Please return, line for line and unchanged, everything in the data below from the line containing "Infra dig (7,3)" down to the line containing "Somewhat here, there, always", with both of those lines included.

== Segment start ==

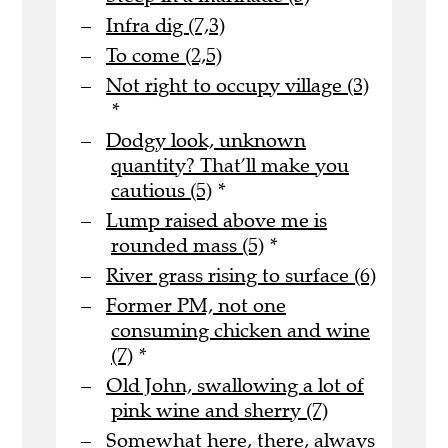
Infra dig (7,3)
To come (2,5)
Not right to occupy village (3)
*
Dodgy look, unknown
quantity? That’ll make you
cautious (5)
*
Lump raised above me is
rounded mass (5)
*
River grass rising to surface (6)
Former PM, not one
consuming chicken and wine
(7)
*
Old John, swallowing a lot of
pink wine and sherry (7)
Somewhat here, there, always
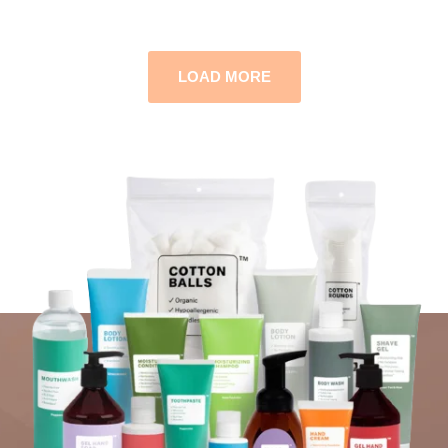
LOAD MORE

== Segment end ==
== Segment start ==

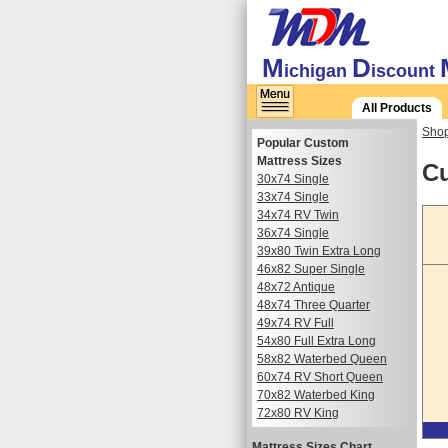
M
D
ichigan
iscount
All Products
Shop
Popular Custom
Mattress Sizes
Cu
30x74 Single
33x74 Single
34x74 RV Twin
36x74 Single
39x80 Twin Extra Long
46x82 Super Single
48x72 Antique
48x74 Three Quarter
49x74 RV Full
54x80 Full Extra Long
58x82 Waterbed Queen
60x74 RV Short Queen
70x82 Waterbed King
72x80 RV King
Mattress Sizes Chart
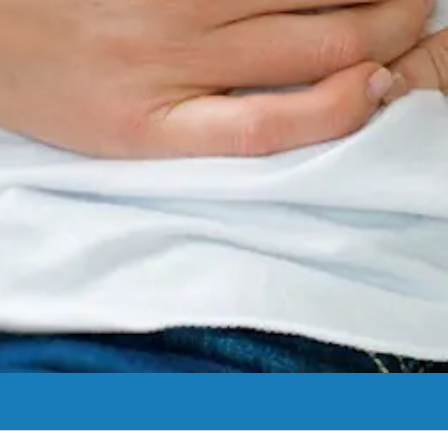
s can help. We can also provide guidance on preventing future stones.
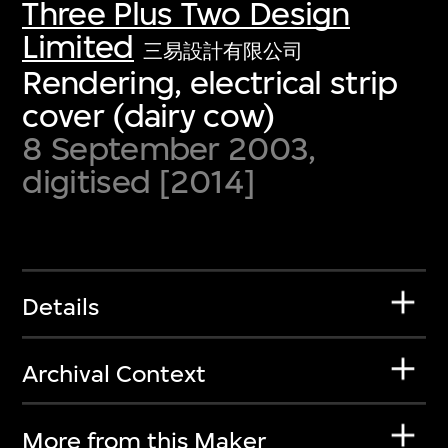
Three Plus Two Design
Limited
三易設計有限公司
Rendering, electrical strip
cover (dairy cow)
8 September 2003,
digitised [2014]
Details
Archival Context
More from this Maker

== Segment end ==

EXERCISE SOLUTION
Infra dig (7,3)
To come (2,5)
Not right to occupy village (3)
*
Dodgy look, unknown
quantity? That’ll make you
cautious (5)
*
Lump raised above me is
rounded mass (5)
*
River grass rising to surface (6)
Former PM, not one
consuming chicken and wine
(7)
*
Old John, swallowing a lot of
pink wine and sherry (7)
Somewhat here, there, always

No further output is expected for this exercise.